*** Opening PROVIDED TEXT ***
But finish your thought here... Who specifically do you think wants to destroy college sports? And why do they want to destroy college sports?

The whole objective of the portal and NIL is to give the players - the ones who actually perform - a fairer piece of what has turned out to be a giant pie. There's no reason coaches should be making millions and administrators making hundreds of thousands while the players who do the actual physical work have to make due with a scholarship, room and board.

Yeah there is. It's called amateurism. Amateurism does not require coaches and administrators to be amateurs as well any more than non-profits aren't forced or expected to not pay well for the people who lead and/or run them.

Also, I think you drastically discount the value of the education, full room & board & other, intangible benefits such as admiration of fellow students, poontang, getting your *** kissed, etc. And the players who can actually be pointed to that play at such a high level that they help generate revenue are the ones who also have legit shots at making it as a pro after college where their pay is very high, often exponentially higher than coaches and administrators of the pro teams they play for. For those especially their ability to play for their university, get coaching, exposure, etc., is an incredible value to them as they seek opportunities to play at the pro level.
And in the case of the portal, the goal has been to give players some of the same freedom of movement that coaches already have. Those two things - being paid fairly for your work and the ability to change "jobs" are part of Capitalism 101.

Students who receive scholarships or grants to attend college who are bound to a minimum period of service, such as an obligation to work in places that few others would even consider or a minimum commitment to serve in the military are not typically allowed to use "capitalism" as a reason to renege on their commitment.

Speaking of military, a Sergeant makes about 4 times as much as a private...a General about 9 times as much. Is there any doubt the physical demands on the typical Private are far greater than those of a General? Is there any doubt that the "lowly" infantryman or Navy Petty Officer collectively are a HUGE factor in the success or failure of military action? Are they not even willingly risking their lives in the performance of their duties when required? If so, should they not get a bigger piece of the pie of the military budget according to your logic?
I don't necessarily disagree with this. As an example, Dak is a great player, seemingly a great person and a terrific representative of the university I love. But I was a Mississippi State fan before he showed up and I was a Mississippi State fan after he left.

That said, the value isn't entirely with the schools. If there aren't players playing every year, that logo and university name don't mean squat. It's like saying the value is in the McDonald's golden arches, not in the employees who work at the restaurants.

And yet lower-division schools that don't even give out scholarships continue to maintain fanbases year-after-year, decade-after-decade, century-after-century. While they don't generate traditional revenue from sports the way the big dogs do, you know damn well for many of them large alumni donations are made. in part as loyalty to the sports teams. Especially true of the Ivy League schools. Funny that all these schools who can't or don't offer $1 of athletic scholarship never seem to have a problem finding players who want to play football at their school. In fact, I am pretty sure just about every one of them has to cut more players trying out every year than they can keep.
*** Closing PROVIDED TEXT ***
*** Opening THE DATA ***
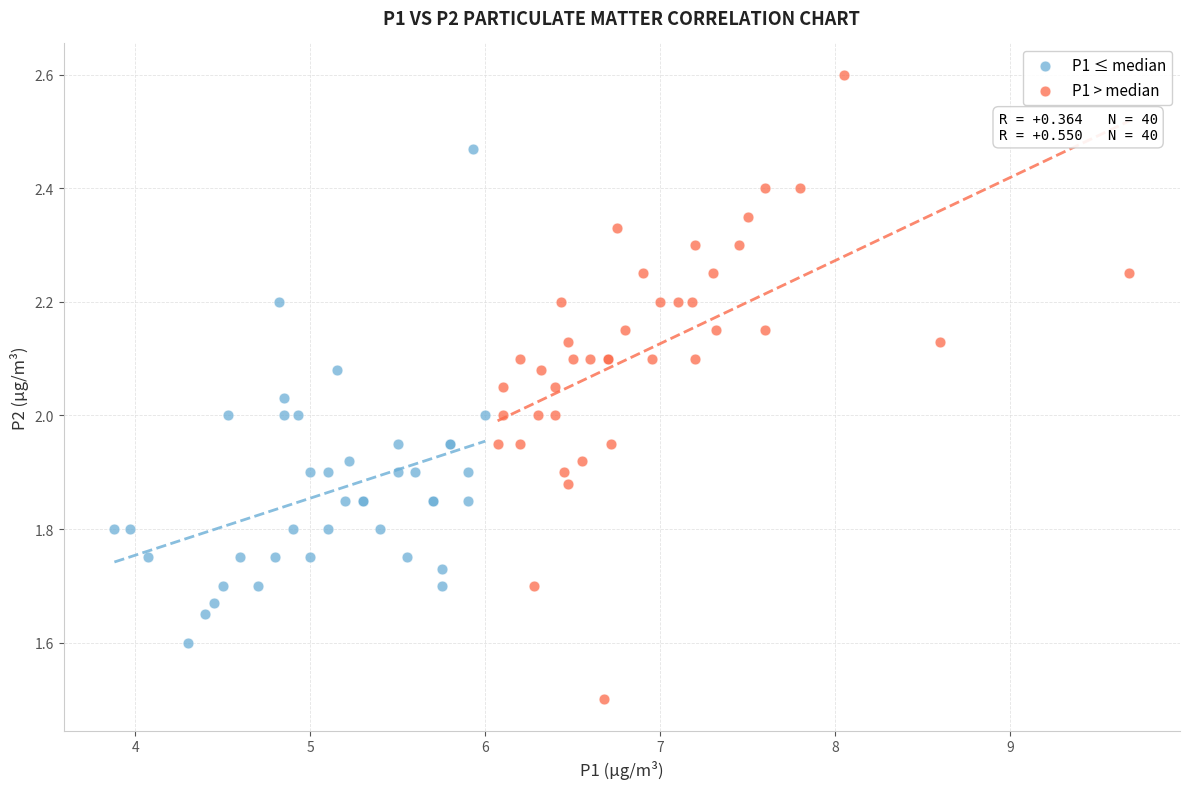

Which series reaches the minimum Y coordinate?

P1 > median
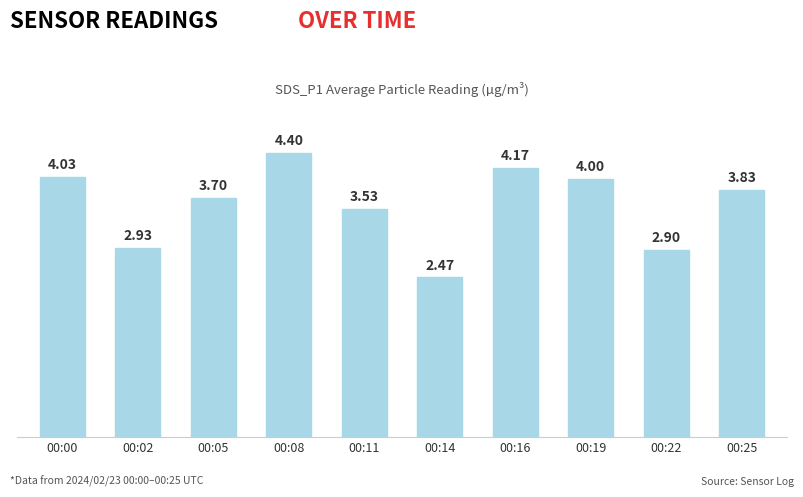

Where does the data first go above 3?

00:00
*** Closing THE DATA ***
DIRECTIVE: Copy everything from "Yeah there is." down to "and/or run them." in the college sports passage, substituting "charities" for "non-profits". The data above is unrelated to the college sports passage.

RESPONSE TO THIS EXERCISE:
Yeah there is. It's called amateurism. Amateurism does not require coaches and administrators to be amateurs as well any more than charities aren't forced or expected to not pay well for the people who lead and/or run them.